Old memories

I found out today that my grandmother’s best friend and neighbour Tibby, who is well over 90 years old, has finally been moved into the local high care home. She’s okay, but her health has gradually deteriorated to the point that it’s best for her to be in a home.

The news has kind of shocked me. Tibby has always lived independently and to have her suddenly in ‘an old people’s home’ has given me the strongest melancholy.

My nan died very suddenly when I was sixteen years old. She was hit by a car as she walked home from church one Saturday night. Because I was so young when she died, my memories of her are sketchy. But I’m old enough to remember some of that era. I was born in 1969 and am the oldest of my cousins.

I’m not sure if I actually remember things from that long ago more than I have feelings of times and experiences. I’m not sure if it makes sense, but when I close my eyes I am transported back to 615 Samford Road where they lived. There was a well-worn path from Glenholm St, through Tibby’s yard into Nan’s place.

In my memory, Nan was the ultimate organiser and head of her family. She was very bossy and super organised – and could cater any size function. I remember big family get-togethers that ran like clock-work.

I remember my grandfather teaching me coo-and-can under the house, shelling peas in the kitchen, watching nan use cochineal to make sugar coated peanuts.

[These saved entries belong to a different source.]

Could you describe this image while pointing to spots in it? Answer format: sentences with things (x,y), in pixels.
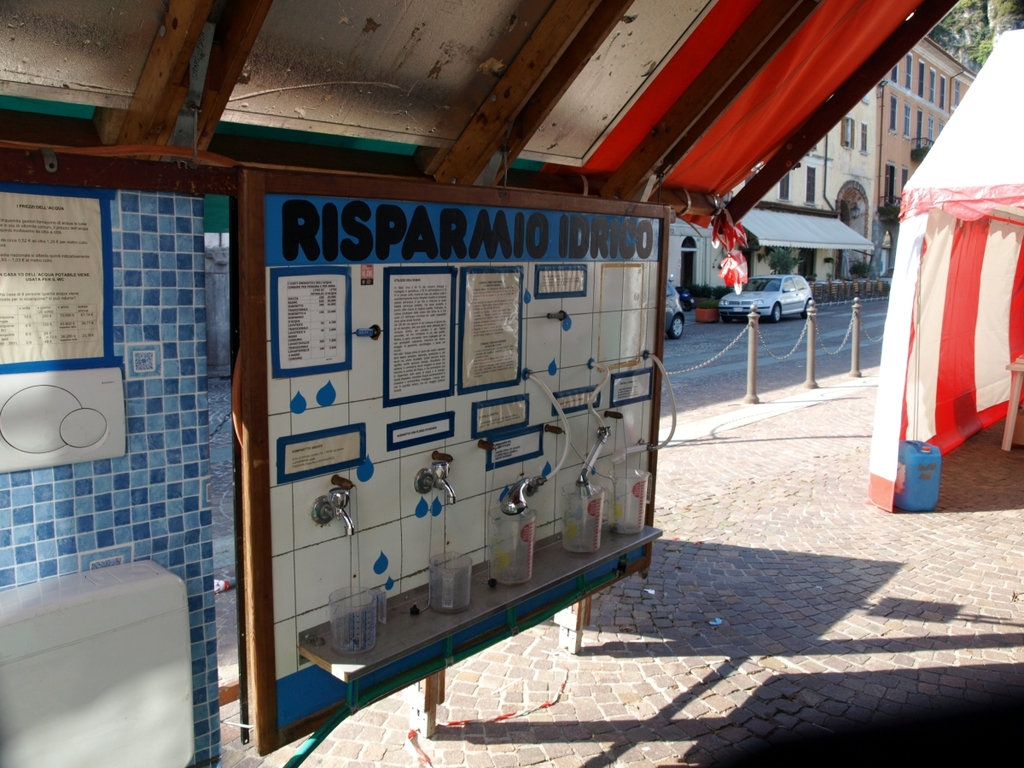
In the foreground (517,492) I can see water taps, mugs (446,582), tents (890,391) and a fence (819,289). In the background (737,317) I can see vehicles (737,317) on the road (833,306), trees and buildings (862,155). This image is taken during a sunny day on the road (742,506).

I remember how she always had a couple of cold glasses in the fridge and a packet of Violet Crumble. I remember us sitting in the lounge and taking turns saying a decade each whenever we stayed over.

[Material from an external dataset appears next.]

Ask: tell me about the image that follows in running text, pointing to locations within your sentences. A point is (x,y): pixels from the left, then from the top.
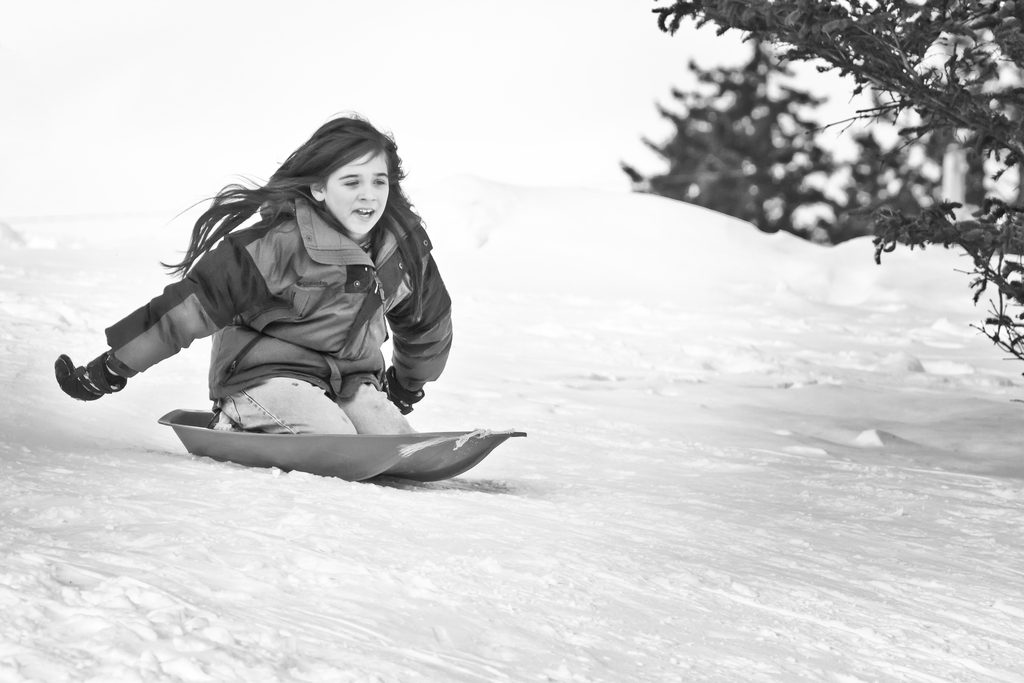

I remember Little Nanny (my great-grandmother) drinking her tea from her saucer – I don’t know why, and her sitting on the back verandah tapping her hands on her knees watching the day go by. I can remember Nan’s voice calling out for Henry (my grandfather) in her signature high-pitched yell that my sisters and I often mock to this day.

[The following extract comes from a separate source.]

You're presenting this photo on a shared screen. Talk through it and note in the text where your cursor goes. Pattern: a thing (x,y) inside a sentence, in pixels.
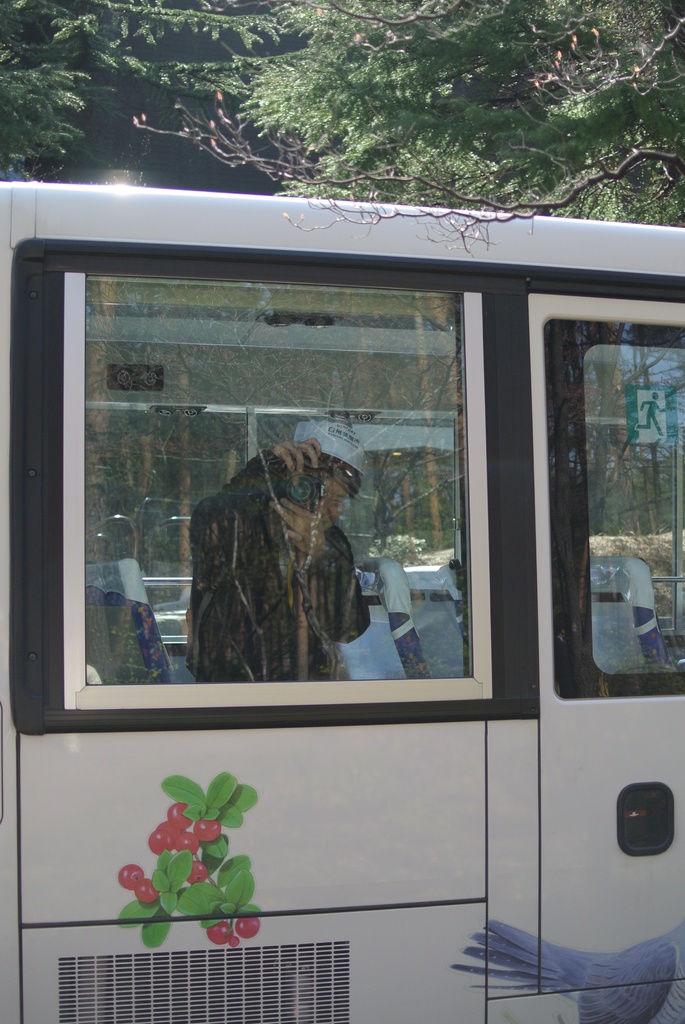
In the foreground of this image (164,875), there is a vehicle (349,276) and we can see through the glass window (379,620), there is a person (356,618) inside it holding a camera (319,490). On the top (334,62), there are trees (380,72).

These are little inconsequential memories – nothing memoir worthy, but they are so incredibly real and immediate sometimes.

Nan’s old house on Samford Road was picked up and turn around to fit a couple of houses in the old block about ten years ago now. But Tibby’s house has remained the same all these decades on.

For me, Tibby is the last of a generation of old people in my mother’s family. Her life and her old house, for me are the final links to those days.

And I quite don’t know how to deal with it all. It’s the most ordinary yet strangest thing – growing old.